EXERCISE AIM. For the material that follows, return exactly the lines from the one with "circle (at -2.77" through the one with "circle (at -5.54", both ends included.

:: DATA ::

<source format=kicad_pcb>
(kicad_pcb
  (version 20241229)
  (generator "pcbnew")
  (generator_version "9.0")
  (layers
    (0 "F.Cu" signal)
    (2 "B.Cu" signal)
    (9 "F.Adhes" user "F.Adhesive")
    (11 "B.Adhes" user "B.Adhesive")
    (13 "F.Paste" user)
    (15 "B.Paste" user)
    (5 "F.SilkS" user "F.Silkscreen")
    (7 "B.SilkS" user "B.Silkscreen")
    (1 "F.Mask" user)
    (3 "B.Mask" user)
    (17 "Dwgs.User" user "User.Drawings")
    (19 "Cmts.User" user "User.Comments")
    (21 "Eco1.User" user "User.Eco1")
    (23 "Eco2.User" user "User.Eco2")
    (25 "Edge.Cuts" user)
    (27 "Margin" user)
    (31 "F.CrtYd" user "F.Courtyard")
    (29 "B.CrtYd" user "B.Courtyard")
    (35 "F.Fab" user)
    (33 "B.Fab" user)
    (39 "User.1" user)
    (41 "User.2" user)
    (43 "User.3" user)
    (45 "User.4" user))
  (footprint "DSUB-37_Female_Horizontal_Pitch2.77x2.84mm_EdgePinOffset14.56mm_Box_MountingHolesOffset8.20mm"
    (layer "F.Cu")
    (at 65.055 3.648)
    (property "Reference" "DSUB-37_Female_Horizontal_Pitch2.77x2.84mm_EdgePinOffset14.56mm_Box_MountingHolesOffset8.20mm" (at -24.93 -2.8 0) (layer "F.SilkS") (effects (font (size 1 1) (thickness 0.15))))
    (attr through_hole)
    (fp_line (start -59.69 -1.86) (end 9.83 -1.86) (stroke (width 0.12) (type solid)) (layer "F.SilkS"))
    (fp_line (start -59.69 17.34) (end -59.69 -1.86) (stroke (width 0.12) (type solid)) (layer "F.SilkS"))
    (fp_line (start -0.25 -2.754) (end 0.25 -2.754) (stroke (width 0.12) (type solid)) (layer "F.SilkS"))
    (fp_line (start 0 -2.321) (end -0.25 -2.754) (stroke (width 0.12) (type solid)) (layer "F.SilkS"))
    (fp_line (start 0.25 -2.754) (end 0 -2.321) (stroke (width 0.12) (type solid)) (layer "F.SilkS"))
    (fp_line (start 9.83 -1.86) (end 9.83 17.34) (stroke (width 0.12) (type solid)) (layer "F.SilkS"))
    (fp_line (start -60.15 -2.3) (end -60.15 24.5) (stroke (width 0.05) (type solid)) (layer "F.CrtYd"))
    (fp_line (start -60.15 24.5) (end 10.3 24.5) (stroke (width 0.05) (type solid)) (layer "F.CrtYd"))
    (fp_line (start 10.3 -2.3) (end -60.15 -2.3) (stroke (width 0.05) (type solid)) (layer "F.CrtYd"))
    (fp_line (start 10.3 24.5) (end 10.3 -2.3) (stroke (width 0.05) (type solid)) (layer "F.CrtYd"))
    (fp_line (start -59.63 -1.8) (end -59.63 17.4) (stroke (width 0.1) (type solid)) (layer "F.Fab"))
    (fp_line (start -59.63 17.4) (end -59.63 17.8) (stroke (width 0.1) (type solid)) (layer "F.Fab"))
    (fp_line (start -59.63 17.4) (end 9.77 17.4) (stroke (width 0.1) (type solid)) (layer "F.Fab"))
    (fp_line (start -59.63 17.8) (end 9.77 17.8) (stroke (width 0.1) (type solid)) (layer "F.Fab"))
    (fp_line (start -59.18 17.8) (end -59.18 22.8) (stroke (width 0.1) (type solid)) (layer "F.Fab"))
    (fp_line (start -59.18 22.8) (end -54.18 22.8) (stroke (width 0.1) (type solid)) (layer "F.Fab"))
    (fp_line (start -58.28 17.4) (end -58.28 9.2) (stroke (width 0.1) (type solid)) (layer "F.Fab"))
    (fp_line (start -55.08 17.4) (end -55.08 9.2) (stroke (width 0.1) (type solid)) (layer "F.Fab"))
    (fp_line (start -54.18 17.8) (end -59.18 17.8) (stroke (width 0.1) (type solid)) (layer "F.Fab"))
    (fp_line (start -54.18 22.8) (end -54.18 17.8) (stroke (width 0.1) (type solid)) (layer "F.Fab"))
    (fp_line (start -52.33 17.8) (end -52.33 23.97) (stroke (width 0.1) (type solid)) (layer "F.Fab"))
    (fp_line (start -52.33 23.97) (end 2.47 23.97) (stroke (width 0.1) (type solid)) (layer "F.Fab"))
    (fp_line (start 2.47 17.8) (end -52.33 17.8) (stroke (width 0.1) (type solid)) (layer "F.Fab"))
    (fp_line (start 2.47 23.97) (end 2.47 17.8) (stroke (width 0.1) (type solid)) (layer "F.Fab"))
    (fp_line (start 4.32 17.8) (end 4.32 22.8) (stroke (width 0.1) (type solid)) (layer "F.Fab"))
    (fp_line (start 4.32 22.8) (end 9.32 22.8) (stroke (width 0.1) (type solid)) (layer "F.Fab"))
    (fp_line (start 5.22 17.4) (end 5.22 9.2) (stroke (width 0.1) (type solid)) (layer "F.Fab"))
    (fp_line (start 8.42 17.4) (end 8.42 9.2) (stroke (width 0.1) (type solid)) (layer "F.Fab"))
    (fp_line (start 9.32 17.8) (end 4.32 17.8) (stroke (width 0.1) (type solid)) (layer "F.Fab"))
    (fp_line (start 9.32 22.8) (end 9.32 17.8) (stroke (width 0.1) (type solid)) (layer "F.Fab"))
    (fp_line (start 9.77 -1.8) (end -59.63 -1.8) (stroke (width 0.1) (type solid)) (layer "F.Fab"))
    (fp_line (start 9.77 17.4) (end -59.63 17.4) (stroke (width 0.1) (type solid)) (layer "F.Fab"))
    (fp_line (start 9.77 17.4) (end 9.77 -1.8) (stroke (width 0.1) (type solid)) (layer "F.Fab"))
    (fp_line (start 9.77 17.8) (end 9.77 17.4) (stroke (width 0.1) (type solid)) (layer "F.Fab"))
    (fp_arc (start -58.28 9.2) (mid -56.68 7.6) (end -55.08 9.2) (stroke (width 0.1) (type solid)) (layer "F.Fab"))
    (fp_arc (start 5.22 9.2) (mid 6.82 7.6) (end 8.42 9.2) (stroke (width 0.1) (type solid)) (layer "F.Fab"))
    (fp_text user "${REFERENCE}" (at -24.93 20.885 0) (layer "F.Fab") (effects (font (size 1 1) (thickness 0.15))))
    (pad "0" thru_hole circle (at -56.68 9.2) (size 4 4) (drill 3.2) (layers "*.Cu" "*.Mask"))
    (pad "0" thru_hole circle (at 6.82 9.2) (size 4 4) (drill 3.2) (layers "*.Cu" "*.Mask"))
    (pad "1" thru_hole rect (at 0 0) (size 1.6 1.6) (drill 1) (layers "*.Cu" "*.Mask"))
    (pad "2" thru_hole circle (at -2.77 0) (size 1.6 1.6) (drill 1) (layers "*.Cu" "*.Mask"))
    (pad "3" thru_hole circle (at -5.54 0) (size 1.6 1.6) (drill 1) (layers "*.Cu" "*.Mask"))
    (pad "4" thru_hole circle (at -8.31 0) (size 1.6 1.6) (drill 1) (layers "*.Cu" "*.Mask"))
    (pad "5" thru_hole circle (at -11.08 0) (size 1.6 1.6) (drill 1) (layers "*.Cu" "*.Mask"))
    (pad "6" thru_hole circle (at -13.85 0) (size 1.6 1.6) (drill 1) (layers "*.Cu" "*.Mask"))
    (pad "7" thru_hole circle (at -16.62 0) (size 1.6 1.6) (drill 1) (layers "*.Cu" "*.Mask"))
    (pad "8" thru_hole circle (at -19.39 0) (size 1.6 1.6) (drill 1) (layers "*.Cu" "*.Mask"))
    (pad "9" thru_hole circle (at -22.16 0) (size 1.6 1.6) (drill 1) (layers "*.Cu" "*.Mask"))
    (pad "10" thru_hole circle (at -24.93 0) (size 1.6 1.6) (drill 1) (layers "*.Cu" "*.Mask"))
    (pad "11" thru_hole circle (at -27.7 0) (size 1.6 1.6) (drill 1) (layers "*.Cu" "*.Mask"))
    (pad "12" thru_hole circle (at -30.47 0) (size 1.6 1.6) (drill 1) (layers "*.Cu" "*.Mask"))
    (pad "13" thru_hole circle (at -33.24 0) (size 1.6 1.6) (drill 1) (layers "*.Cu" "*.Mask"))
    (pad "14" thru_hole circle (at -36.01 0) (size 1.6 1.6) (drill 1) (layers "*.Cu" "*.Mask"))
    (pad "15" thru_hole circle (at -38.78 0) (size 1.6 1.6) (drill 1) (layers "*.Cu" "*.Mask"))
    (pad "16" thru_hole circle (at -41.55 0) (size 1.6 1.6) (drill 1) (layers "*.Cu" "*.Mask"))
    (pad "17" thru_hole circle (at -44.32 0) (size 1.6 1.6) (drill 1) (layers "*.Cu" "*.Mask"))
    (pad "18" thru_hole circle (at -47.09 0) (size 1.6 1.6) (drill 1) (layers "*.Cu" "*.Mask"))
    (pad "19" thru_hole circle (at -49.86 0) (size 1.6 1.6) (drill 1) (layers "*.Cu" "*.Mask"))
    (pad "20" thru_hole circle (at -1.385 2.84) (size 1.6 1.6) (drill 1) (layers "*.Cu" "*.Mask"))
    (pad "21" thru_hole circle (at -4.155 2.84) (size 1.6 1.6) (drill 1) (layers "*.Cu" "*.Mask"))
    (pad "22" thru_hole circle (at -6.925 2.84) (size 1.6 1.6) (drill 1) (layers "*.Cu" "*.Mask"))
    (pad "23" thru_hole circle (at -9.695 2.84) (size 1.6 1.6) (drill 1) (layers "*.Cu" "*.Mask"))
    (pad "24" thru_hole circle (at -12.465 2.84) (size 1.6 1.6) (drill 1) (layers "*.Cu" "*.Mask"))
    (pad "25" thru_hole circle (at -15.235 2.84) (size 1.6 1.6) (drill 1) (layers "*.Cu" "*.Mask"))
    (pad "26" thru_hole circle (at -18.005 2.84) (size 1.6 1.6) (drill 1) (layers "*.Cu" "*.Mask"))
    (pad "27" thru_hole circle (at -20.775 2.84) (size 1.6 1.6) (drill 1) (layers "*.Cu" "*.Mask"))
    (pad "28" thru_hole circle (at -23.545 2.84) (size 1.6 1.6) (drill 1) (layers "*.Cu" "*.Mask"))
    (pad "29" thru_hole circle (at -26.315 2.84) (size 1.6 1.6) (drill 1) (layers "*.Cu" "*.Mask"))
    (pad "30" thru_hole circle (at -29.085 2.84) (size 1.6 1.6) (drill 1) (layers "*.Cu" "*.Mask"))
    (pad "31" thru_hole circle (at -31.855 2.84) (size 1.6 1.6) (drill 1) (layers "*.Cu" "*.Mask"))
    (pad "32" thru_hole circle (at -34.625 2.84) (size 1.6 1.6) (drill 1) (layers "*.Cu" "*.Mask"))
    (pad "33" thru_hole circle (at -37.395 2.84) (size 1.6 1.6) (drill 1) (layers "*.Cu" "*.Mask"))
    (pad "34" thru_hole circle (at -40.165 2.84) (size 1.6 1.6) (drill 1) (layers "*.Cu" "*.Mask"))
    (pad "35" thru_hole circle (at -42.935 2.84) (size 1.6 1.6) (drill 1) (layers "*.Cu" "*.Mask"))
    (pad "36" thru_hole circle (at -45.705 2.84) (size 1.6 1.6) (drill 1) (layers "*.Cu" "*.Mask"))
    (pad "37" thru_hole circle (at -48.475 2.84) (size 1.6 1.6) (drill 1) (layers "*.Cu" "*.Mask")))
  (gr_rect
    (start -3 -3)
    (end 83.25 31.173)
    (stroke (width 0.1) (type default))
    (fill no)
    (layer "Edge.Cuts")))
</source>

:::

EXERCISE ANSWER.
    (pad "2" thru_hole circle (at -2.77 0) (size 1.6 1.6) (drill 1) (layers "*.Cu" "*.Mask"))
    (pad "3" thru_hole circle (at -5.54 0) (size 1.6 1.6) (drill 1) (layers "*.Cu" "*.Mask"))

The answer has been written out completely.